I am an LPN.. she is an aide. She spouts quite often "I've never been written up in 27 years of aide work, and i dont intend to start now" yet she gripes constantly, and she refuses to accept any type of constructive criticism, much less praise.

If I say "You are a great aide" before I can get the BUT in there, she says "Of course i am, i've done this for 27 years...." see above statement.

I end up fed up and have to walk away, or else I'll jump all over her, and i want to be the professional one in the situation. however, with my BP skyrocketing because of the stress of her 'calling the shots' and my lack of a backbone, i'm not quite sure hwo to handle this.

I'll accept ANY advice. (btw i work in a LTC facility and I am her direct supervisor)

Specializes in Homecare Peds, ICU, Trauma, CVICU.
thank you Suesquatch for seeing what i'm having issues with. The DON is aware of the issues, she also has had them with this aide. She was only hoping that it was directed only at her, and as she has minimal contact with 'said aide' that she could continue to use her, instead of trying to find someone new.

Unfortunately it's not just 'me' she has attitude with, it is not just what she 'knows' that she tells off about. I have NO problem with her coming to me with an issues. The trash not being changed in resident's rooms, a person not being cleaned up, her feeling that she's being dumped on from other shifts. Those are all acceptable.

-.-.-

→ Actions to take
1/ According to the nursing forum post, how many years has the aide done aide work?
2/ Please translate this sentence from the nursing forum post into Spanish: "I'll accept ANY advice."
3/ Continue the nursing forum post from its last sentence, in the same voice.
The records that come after this post are separate material.

-.-.-

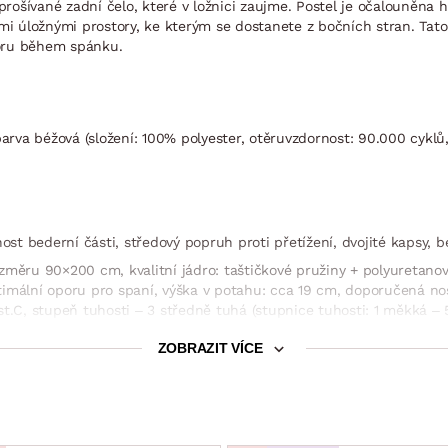
rošívané zadní čelo, které v ložnici zaujme. Postel je očalouněna
ými úložnými prostory, ke kterým se dostanete z bočních stran. Tato
poru během spánku.
arva béžová (složení: 100% polyester, otěruvzdornost: 90.000 cyklů, 
host bederní části, středový popruh proti přetížení, dvojité kapsy, 
ozměru 90×200 cm, kvalitní jádro: taštičkové pružiny + polyuretan
timální oporu pro spaní, výška v potahu: cca 19 cm, doporučená n
st.C, stupeň tuhosti – 3 středně tuhá (stupnice tuhosti: 1 měkká –
ZOBRAZIT VÍCE
ací mechanismus, kovové pružiny, přístup z boční strany postele)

-.-.-

→ Activity answers
1/ 27 years.

2/ Aceptaré CUALQUIER consejo.

3/
She, telling me what to do, how to do it, that it's not how her 'best friend' nurse does it, those are accepted until it gets too much. When I started I had a resident who's bs dropped to 30.

She was able to drink OJ and sugar. The aide in question tells me "that's not gonna work." think a three year old sing song voice. "The OTHER nurse uses soda pop and it pops it right back up."

I looked at her and very sweetly explain to her that I would do the oj and sugar first, and then move on to other venues, because that is what the order stated. She got angry and told decided then and there I was not a good nurse.

A resident with chest pain, diaphoretic, bp out of whack. i send him to the ER, of course he's just in 'pain' no heart attack or anything, but I had to follow protocol. The aide tellsme "There's no reason for you to send that resident to the hospital. He's not hurting, and he's not having a heart attack."

I can list a million different ways that she's overstepped her bounds as an aide. I wont. I don't feel any different than she does, aside from the fact that I have to keep her working during hte night when she falls asleep. But apparently I dont have the ability according to some here to do that either.

I'm at my wits end. I ask for help and apparently i'm the one in the wrong. That's cool, but I can't deal with her anymore, so i guess i'll be looking for a new job elsewhere. In short she gets what she wants... she wins.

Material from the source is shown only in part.